Подчас, правда, говорят о будто бы "новаторском" видении Пушкина - в сравнении, например, с Державиным, который в своем "Памятнике" не упомянул о народах России - и, с другой стороны, о сугубо индивидуальном, чисто личном пушкинском мировосприятии, которое продиктовано особенной "человечностью" поэта.

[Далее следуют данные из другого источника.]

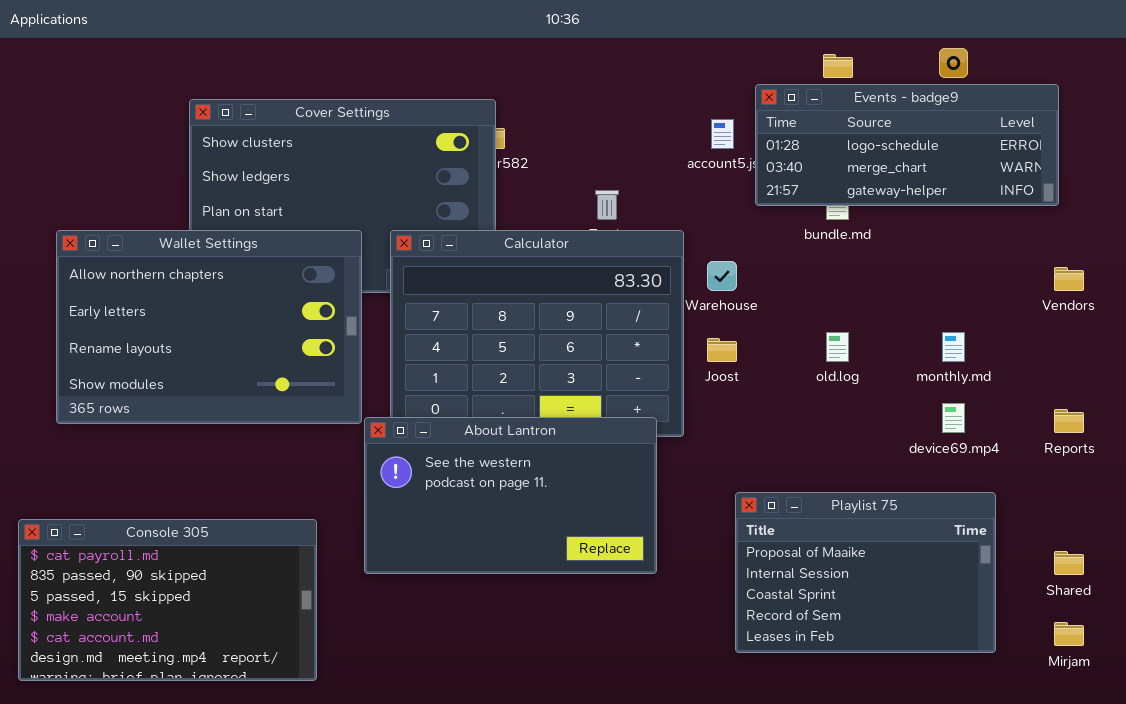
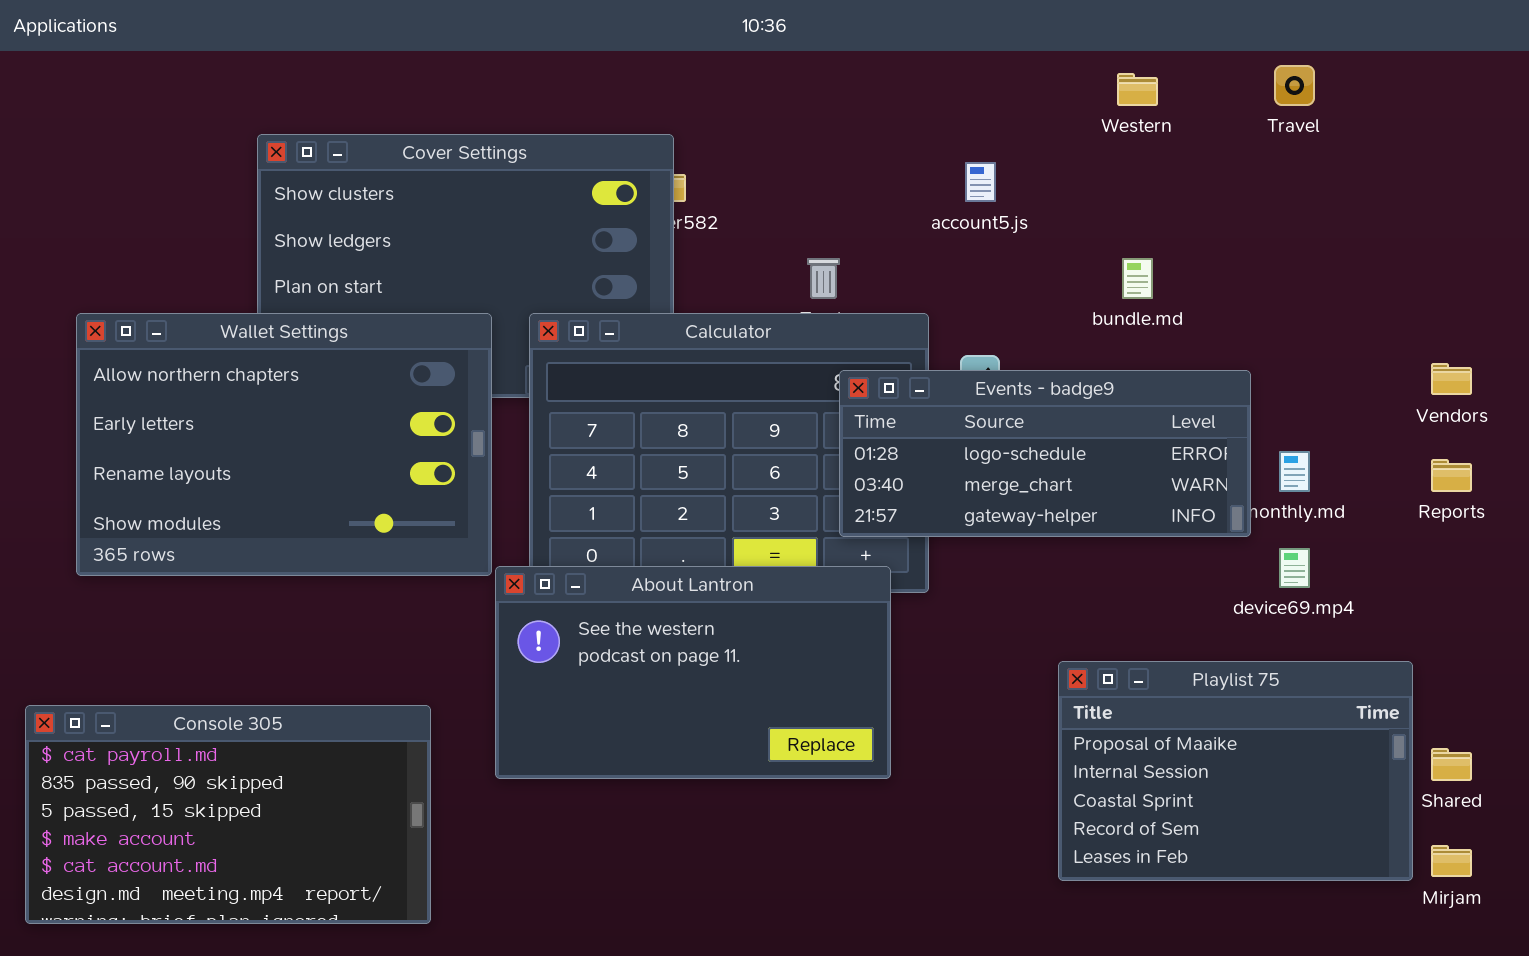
Events - badge9: [755,84,1059,206] -> [839,370,1251,537], moved
Reports: [1054,409,1084,433] -> [1431,459,1472,492], moved
Playlist 75: [735,492,996,653] -> [1058,661,1413,881], moved

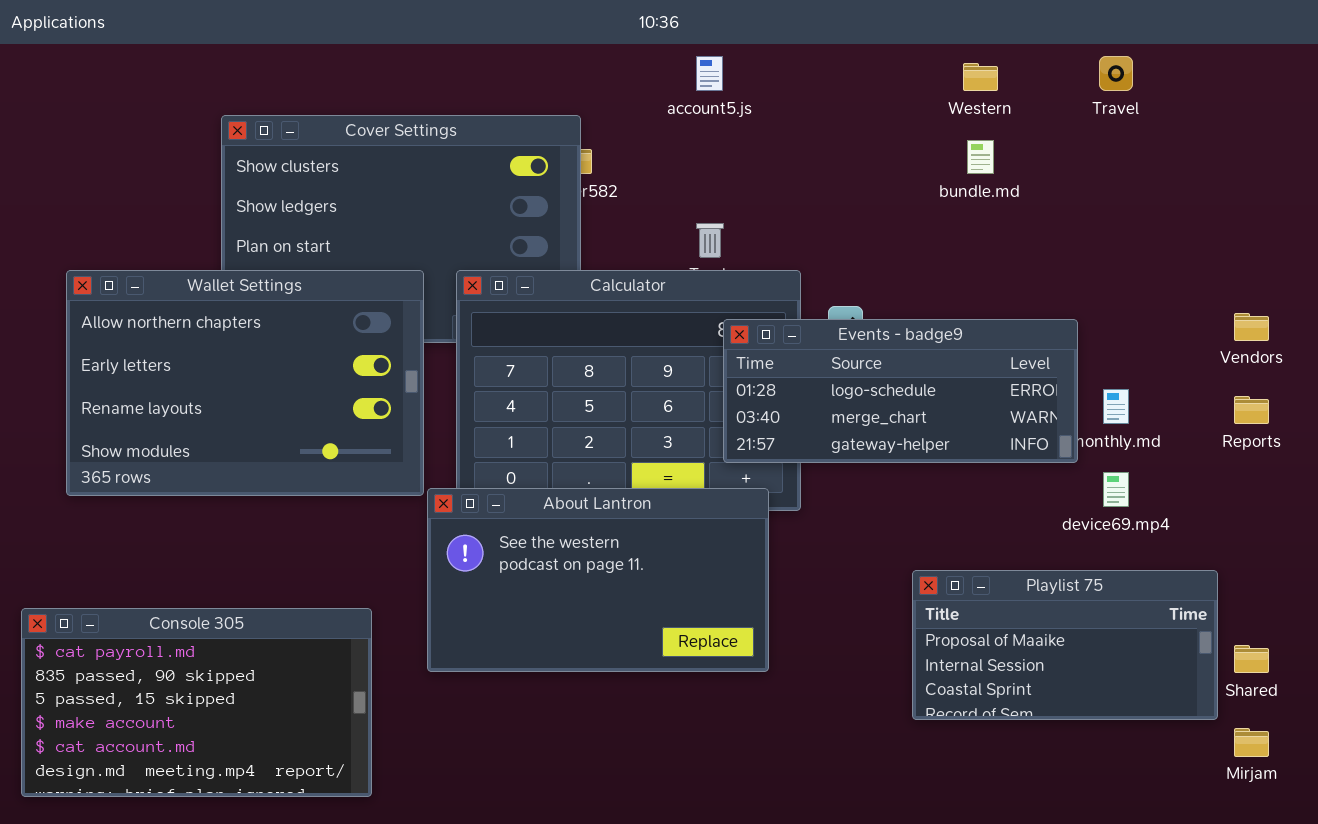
account5.js: [965,162,996,202] -> [696,56,723,91], moved
bundle.md: [1122,258,1153,299] -> [967,140,994,174], moved
Playlist 75: [1058,661,1413,881] -> [912,570,1218,720], resized

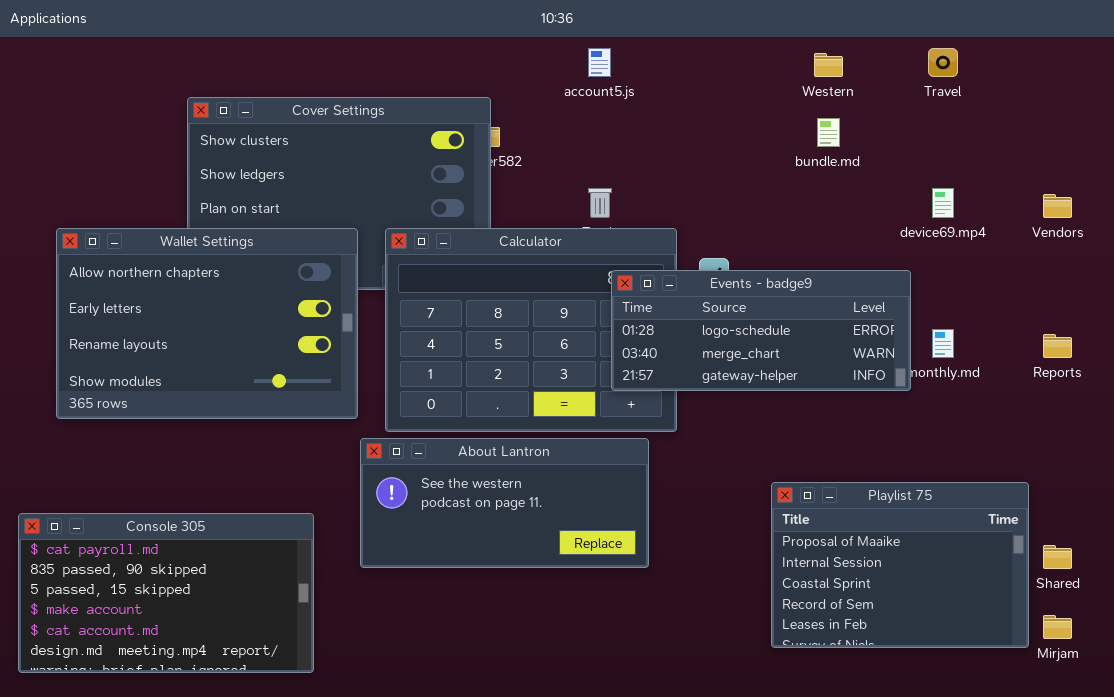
Vendors: [1234,313,1269,341] -> [1043,194,1072,218], moved
device69.mp4: [1103,472,1129,507] -> [932,188,954,218], moved
About Lantron: [427,488,769,672] -> [360,438,649,568], resized
Playlist 75: [912,570,1218,720] -> [771,482,1029,648], resized

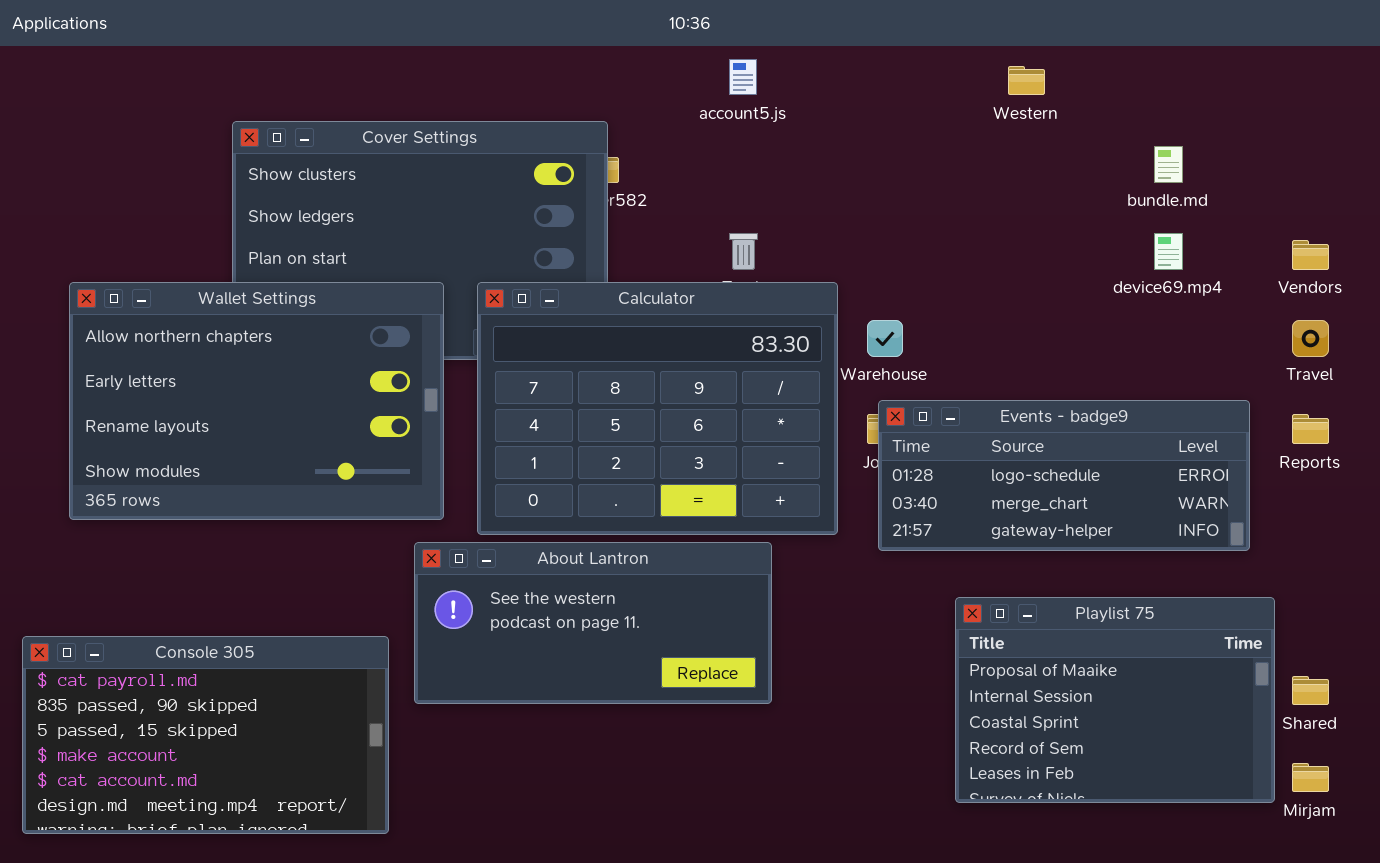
Travel: [928,48,958,77] -> [1292,320,1329,357], moved
bundle.md: [817,118,840,147] -> [1154,146,1183,183], moved
Events - badge9: [611,270,911,391] -> [878,400,1250,551], moved
About Lantron: [360,438,649,568] -> [414,542,772,704], moved

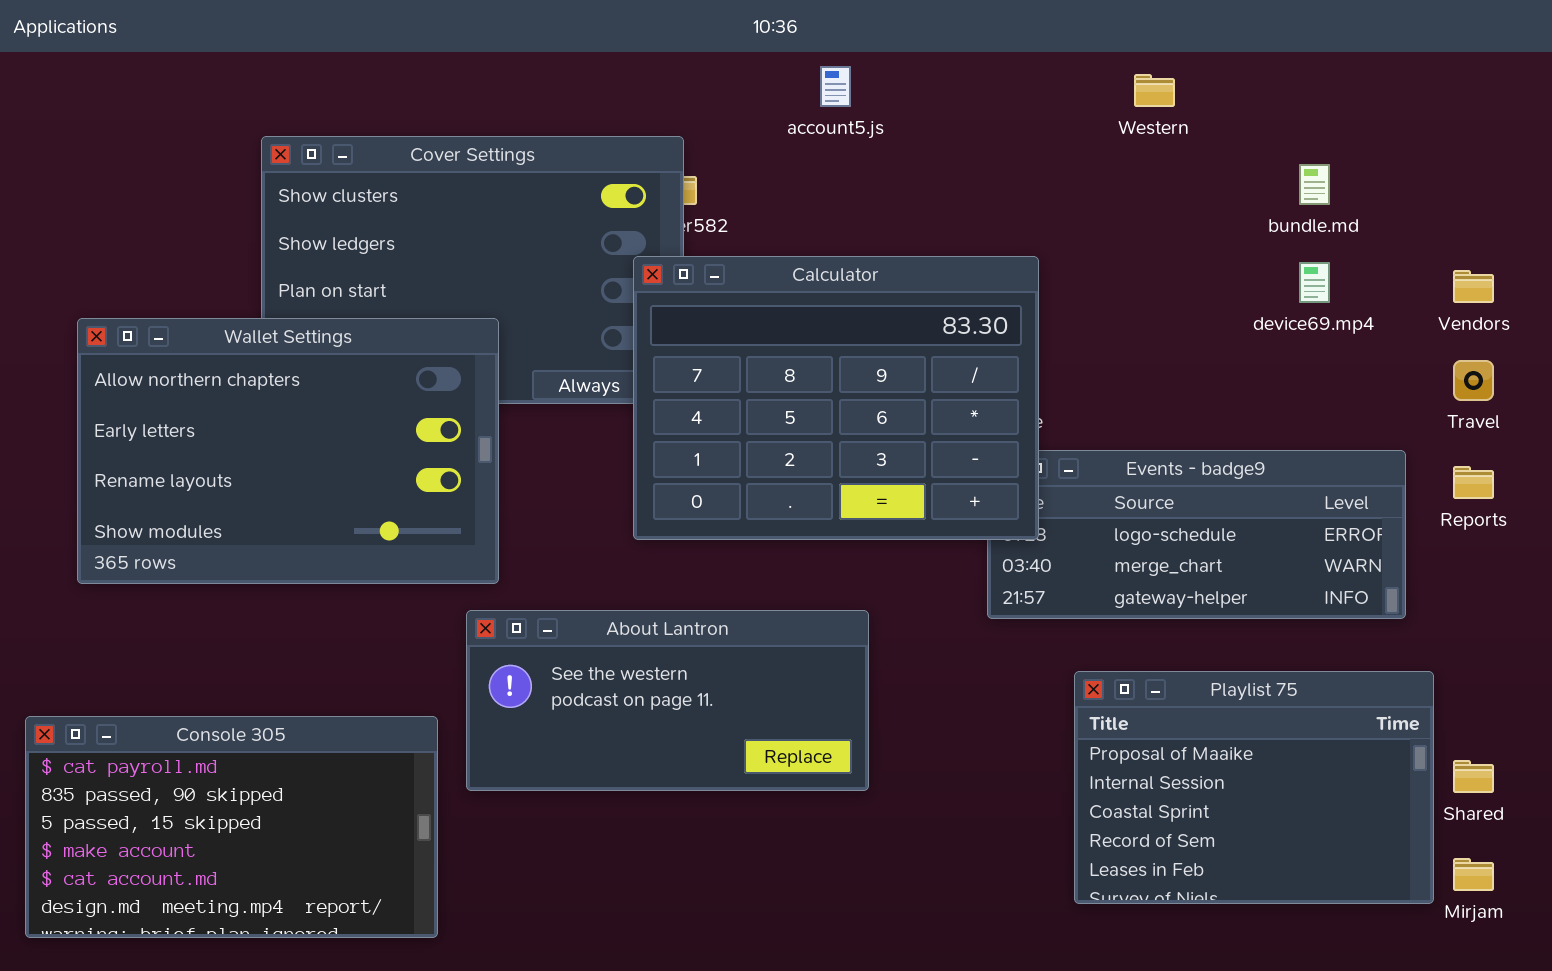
Calculator: [477,282,838,535] -> [633,256,1039,540], moved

Однако перенесемся на семьсот с лишним лет назад и обратимся к "Повести временных лет". "Реша,- говорит Нестор,- чюдь, и словени, и кривичи, и вей (то есть: "Сказали чудь, и словени, и кривичи, и весь): "земля наша велика и обильна, а наряда в ней нет"...". Это опять-таки история о призвании варягов; но я собираюсь говорить вовсе не о ее фактическом содержании, а о выразившемся в ней мировосприятии Нестора или же его предшественника, который за восемьсот лет (в 1037 году) до пушкинского "Памятника" записал предание, воспроизведенное позднее Нестором. В этом мировосприятии русские племена находятся в одном ряду с финскими (даже более того - перечень имен начинается с чуди!).

В глазах Пушкина все народы России - равноправные владетели русской поэзии (и, конечно, культуры в целом); в глазах Нестора эти народы равноправные создатели русской государственности86.

Это сознание равноправия племен и народов должно было, без сомнения, иметь основательные земные, конкретно-исторические корни. И об этом убедительно сказано во вступительных лекциях "Курса русской истории" В.О.Ключевского, чьи идеи впоследствии были развиты целым рядом историков.